The problem we solve
We see that certain occupations and whole industries are at risk due to the current situation. In the mid-run, some occupations are potentially affected severely by the expected recession. In darker scenarios, the unemployment rate in the EU-27 could double by the end of the year. There is a high chance, that millions of individuals will not only have to change jobs but careers. The question is how. That's what we work on.
What we did over the weekend
We developed a prototype of a pathway-graph to map from occupation at risk to those in demand, building on the European Skills, Competences, Qualifications and Occupations Framework (ESCO). The graph creates direct matches to potential occupations in demand. At the same time, the graph maps pathways to desired occupations via transversal occupations, meaning feasible routes to pick up the required skills to get from occupation A to B. We worked with only a few occupations for the prototype.
The tool helps individuals and job services to identify, visualize, and plan either a direct transition into an in-demand occupation or work on a pathway via transversal occupations. The tool helps to make options clearer, provides orientation, and empowers the individual to grow in a changing labour market.
The value of the solution after the crisis
We expect this tool not to lose relevance but to gain relevance after the medical crisis around COVID-19. The exact magnitude of the recession triggered by the event is difficult to predict. However, we expect to witness the impact on labour markets for years to come.
How we built it
We use primarily phyton, tensorflow and R on the technical side. The base for the data model is provided by the European Skills, Competences, Qualifications and Occupations Framework.

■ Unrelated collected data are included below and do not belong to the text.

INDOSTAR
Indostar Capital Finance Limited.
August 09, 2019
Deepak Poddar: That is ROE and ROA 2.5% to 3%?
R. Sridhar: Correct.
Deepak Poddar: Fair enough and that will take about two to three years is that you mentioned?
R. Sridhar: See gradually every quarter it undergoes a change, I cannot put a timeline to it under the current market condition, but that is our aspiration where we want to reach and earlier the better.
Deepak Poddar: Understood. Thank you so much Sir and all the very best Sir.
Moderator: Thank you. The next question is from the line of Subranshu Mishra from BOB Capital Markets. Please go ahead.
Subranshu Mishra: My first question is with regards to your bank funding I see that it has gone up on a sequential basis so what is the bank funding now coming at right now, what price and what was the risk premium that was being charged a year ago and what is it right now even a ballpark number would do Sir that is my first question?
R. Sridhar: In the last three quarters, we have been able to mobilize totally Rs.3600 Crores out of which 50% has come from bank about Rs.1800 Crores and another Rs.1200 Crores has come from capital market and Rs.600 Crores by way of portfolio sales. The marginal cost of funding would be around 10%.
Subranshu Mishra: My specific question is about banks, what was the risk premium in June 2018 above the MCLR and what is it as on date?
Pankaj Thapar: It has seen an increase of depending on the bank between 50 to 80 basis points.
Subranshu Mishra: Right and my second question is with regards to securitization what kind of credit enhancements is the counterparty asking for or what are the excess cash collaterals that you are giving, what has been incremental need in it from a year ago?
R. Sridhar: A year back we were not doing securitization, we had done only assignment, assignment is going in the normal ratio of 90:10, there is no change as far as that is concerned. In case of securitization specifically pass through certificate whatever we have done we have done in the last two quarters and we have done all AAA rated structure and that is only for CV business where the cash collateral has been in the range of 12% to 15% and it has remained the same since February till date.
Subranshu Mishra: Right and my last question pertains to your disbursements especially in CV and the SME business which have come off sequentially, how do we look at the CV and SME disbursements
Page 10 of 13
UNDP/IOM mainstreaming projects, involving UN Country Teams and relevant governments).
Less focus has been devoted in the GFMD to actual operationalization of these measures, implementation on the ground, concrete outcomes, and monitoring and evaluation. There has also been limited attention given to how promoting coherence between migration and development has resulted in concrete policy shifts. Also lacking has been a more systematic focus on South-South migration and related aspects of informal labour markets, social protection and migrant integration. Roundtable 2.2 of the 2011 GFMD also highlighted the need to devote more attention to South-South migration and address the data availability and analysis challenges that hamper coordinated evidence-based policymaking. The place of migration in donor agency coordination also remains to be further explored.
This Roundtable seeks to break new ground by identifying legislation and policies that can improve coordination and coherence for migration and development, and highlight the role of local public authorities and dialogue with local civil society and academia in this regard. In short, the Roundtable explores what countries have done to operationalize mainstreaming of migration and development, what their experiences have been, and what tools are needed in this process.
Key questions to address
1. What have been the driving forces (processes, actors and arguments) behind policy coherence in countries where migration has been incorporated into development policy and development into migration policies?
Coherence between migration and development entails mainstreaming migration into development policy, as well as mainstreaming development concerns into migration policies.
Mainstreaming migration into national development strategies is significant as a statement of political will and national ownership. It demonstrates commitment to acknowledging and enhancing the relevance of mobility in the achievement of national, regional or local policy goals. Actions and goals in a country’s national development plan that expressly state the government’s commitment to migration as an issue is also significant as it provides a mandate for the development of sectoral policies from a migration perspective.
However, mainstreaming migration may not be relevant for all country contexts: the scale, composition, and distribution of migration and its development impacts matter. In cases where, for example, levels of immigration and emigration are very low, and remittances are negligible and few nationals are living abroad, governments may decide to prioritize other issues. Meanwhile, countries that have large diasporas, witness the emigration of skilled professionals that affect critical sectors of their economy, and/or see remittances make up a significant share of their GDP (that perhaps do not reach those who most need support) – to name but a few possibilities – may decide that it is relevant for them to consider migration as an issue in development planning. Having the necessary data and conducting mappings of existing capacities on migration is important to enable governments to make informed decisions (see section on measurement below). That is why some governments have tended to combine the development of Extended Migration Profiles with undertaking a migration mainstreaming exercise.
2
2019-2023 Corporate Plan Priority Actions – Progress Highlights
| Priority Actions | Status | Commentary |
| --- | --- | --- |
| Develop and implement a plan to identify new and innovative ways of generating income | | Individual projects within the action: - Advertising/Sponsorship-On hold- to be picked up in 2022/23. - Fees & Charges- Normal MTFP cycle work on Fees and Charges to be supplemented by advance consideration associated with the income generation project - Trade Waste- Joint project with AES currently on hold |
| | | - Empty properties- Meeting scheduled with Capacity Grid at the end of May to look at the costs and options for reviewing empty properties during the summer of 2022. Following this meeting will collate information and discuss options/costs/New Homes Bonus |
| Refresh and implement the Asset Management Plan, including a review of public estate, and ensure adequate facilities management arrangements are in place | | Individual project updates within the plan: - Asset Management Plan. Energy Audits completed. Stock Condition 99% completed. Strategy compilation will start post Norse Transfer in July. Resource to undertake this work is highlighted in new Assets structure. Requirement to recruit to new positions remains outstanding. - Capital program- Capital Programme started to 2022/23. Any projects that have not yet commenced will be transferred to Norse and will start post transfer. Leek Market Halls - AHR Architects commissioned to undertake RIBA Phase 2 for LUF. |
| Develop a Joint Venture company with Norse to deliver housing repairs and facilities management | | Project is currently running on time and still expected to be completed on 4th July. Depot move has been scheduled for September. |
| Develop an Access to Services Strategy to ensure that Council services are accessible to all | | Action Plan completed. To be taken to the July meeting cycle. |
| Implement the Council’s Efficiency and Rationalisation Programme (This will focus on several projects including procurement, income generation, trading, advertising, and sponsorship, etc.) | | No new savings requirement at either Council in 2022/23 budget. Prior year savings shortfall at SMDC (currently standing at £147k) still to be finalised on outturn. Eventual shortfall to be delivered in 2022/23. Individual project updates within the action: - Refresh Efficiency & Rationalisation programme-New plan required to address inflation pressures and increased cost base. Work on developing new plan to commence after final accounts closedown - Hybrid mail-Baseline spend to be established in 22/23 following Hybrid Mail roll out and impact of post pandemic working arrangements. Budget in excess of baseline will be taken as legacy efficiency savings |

The assumptions about at-risk and in-demand occupations are evaluated qualitatively and fact-checked.
Because generating a graph from semi-unstructured data is not straight forward, we apply ego-clustering techniques from NLP. This is similar to keeping only the top 1% of relations (represented as edges) between skills. We generate a graph from the skill vectors. Within that graph, we apply breadth first search, and pick out the top 5 pathways from the occupation at risk to any of the occupations in need. We then collapse all possible paths into a single subgraph, which represents the occupation shift from the occupation at risk, to any occupation in need.
The necessities in order to continue the project
The limitations to the model lie in the conceptual limitations of a single occupation to describe an individual. The more holistic an individual is captured (e.g. via more than one occupation), the more accurate and meaningful the mapping can be run - not from occupation to occupation but from the individual to an occupation. Our hackathon team is constituted of members of Skilllab.io - We normally work on skill-assessment technology to create rich skill-profiles and map to opportunity. We hope to integrate the prototype into Skilllab's existing technology, which would allow for faster production and an increased value proposition. This way the identified matches become more accurate, personal and meaningful as they link from the individual to the occupation.